Pero ésta no es una reflexión exclusiva de los ámbitos novelescos y de ficción, ni mucho menos. La realidad personal, cotidiana, también aparece plagada de meditaciones similares y, al fin y al cabo, de amistades peligrosas. ¿Quién no ha tenido alguna vez una relación amistosa o amorosa poco conveniente? ¿Quién no ha tenido algún amigo demasiado aficionado a los rumores y las intrigas “palaciegas”? ¿O quién no se ha dado cuenta en algún momento de que una persona en la que confiaba desde hacía años era en realidad un auténtico bastardo...? Bueno, tampoco hay que exagerar, pero es cierto que la vida está llena de estas pequeñas decepciones y llena también de amistades peligrosas. Y esto le ocurre a usted y a mí, y también a personas mucho más importantes que usted y que yo. Y esto está ocurriendo con el gobierno de la nación y las negociaciones con ETA (y permítaseme el salto...; salte conmigo, como cantaba aquel grupo). Más que amistades, que no puede haberlas, lo que hay entre Zapatero y la banda terrorista son “relaciones peligrosas”, que en realidad, como dije, era la traducción más exacta del título de la novela del oficial francés. Pero es que unas relaciones como ésas no pueden ser de otro modo: ¿no ha de ser peligroso en todos los sentidos tener contacto con delincuentes? Claro que sí, pero no por eso hay que dejar de tenerlo si se quieren arreglar las cosas y si las circunstancias son las idóneas.

Material de trabajo:
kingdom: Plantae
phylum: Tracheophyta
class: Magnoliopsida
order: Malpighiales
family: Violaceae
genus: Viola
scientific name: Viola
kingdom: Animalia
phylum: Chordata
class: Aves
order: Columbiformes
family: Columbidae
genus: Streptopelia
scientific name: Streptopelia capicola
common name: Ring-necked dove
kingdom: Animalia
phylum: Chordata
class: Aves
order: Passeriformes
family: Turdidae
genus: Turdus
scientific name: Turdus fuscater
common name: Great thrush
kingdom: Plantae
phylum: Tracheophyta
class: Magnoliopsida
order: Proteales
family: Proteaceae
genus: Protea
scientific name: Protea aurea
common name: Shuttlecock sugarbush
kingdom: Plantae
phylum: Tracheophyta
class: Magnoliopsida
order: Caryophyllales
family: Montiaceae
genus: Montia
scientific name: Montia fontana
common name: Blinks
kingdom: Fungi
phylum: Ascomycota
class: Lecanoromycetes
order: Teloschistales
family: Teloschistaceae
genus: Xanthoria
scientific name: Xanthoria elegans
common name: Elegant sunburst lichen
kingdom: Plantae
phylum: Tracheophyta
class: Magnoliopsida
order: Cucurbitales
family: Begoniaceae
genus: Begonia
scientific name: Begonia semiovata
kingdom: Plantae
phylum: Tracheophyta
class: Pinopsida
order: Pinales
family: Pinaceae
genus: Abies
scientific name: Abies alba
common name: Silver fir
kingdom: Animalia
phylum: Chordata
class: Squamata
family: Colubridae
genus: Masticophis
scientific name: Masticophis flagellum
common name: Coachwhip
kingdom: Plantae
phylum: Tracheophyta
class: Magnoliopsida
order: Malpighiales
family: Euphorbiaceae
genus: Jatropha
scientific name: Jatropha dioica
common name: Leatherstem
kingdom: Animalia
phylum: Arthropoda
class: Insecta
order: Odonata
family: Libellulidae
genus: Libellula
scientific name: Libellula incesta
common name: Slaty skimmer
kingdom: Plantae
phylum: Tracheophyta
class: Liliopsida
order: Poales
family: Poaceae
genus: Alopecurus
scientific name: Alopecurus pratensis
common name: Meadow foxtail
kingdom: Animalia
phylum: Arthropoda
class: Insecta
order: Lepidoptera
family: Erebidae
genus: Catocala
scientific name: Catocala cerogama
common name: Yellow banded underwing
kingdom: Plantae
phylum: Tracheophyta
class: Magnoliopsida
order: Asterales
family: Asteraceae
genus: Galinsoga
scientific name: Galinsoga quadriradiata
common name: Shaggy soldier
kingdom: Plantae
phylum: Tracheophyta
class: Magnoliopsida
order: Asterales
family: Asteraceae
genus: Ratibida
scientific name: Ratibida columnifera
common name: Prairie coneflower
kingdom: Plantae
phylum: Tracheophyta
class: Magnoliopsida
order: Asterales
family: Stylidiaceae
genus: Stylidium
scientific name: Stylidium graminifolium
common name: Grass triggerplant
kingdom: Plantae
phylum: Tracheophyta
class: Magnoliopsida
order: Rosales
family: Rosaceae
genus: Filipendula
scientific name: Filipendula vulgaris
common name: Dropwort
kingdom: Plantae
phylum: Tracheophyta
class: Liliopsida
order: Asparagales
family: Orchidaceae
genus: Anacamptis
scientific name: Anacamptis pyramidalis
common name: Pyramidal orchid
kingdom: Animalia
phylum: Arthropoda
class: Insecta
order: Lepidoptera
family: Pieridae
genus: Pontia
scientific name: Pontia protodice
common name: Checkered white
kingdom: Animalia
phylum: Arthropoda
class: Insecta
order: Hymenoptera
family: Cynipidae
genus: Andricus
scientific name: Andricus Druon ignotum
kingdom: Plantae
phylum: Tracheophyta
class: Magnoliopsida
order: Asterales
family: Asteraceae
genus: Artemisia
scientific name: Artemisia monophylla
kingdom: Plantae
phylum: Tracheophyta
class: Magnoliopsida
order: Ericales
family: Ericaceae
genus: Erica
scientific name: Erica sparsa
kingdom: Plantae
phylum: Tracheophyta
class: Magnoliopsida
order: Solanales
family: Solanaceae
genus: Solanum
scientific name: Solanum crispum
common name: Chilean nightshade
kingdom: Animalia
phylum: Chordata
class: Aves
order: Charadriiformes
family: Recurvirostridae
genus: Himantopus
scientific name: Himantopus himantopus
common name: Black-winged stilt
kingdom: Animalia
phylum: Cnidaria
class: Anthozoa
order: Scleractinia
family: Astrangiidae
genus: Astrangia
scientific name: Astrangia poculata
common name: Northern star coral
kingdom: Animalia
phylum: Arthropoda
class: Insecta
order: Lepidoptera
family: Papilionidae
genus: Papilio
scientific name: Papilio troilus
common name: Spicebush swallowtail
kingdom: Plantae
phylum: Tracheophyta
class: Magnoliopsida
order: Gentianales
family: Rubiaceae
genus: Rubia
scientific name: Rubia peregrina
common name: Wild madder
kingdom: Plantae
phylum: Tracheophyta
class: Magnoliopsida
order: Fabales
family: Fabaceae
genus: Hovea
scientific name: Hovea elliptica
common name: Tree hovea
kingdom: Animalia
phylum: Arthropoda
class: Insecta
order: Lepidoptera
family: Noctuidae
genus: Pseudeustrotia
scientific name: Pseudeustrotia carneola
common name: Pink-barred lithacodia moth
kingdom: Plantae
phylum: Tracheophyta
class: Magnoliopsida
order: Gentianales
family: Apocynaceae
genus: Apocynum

Tareas a realizar:
1. Según el fragmento, ¿qué hay entre Zapatero y la banda terrorista, más que amistades?
2. Copia literalmente la parte de las filas que empieza en su primera línea y termina en la línea que contiene "scientific name: Catocala cerogama", ambas incluidas.

Resultados por tarea:
1. Relaciones peligrosas.

2.
kingdom: Plantae
phylum: Tracheophyta
class: Magnoliopsida
order: Malpighiales
family: Violaceae
genus: Viola
scientific name: Viola
kingdom: Animalia
phylum: Chordata
class: Aves
order: Columbiformes
family: Columbidae
genus: Streptopelia
scientific name: Streptopelia capicola
common name: Ring-necked dove
kingdom: Animalia
phylum: Chordata
class: Aves
order: Passeriformes
family: Turdidae
genus: Turdus
scientific name: Turdus fuscater
common name: Great thrush
kingdom: Plantae
phylum: Tracheophyta
class: Magnoliopsida
order: Proteales
family: Proteaceae
genus: Protea
scientific name: Protea aurea
common name: Shuttlecock sugarbush
kingdom: Plantae
phylum: Tracheophyta
class: Magnoliopsida
order: Caryophyllales
family: Montiaceae
genus: Montia
scientific name: Montia fontana
common name: Blinks
kingdom: Fungi
phylum: Ascomycota
class: Lecanoromycetes
order: Teloschistales
family: Teloschistaceae
genus: Xanthoria
scientific name: Xanthoria elegans
common name: Elegant sunburst lichen
kingdom: Plantae
phylum: Tracheophyta
class: Magnoliopsida
order: Cucurbitales
family: Begoniaceae
genus: Begonia
scientific name: Begonia semiovata
kingdom: Plantae
phylum: Tracheophyta
class: Pinopsida
order: Pinales
family: Pinaceae
genus: Abies
scientific name: Abies alba
common name: Silver fir
kingdom: Animalia
phylum: Chordata
class: Squamata
family: Colubridae
genus: Masticophis
scientific name: Masticophis flagellum
common name: Coachwhip
kingdom: Plantae
phylum: Tracheophyta
class: Magnoliopsida
order: Malpighiales
family: Euphorbiaceae
genus: Jatropha
scientific name: Jatropha dioica
common name: Leatherstem
kingdom: Animalia
phylum: Arthropoda
class: Insecta
order: Odonata
family: Libellulidae
genus: Libellula
scientific name: Libellula incesta
common name: Slaty skimmer
kingdom: Plantae
phylum: Tracheophyta
class: Liliopsida
order: Poales
family: Poaceae
genus: Alopecurus
scientific name: Alopecurus pratensis
common name: Meadow foxtail
kingdom: Animalia
phylum: Arthropoda
class: Insecta
order: Lepidoptera
family: Erebidae
genus: Catocala
scientific name: Catocala cerogama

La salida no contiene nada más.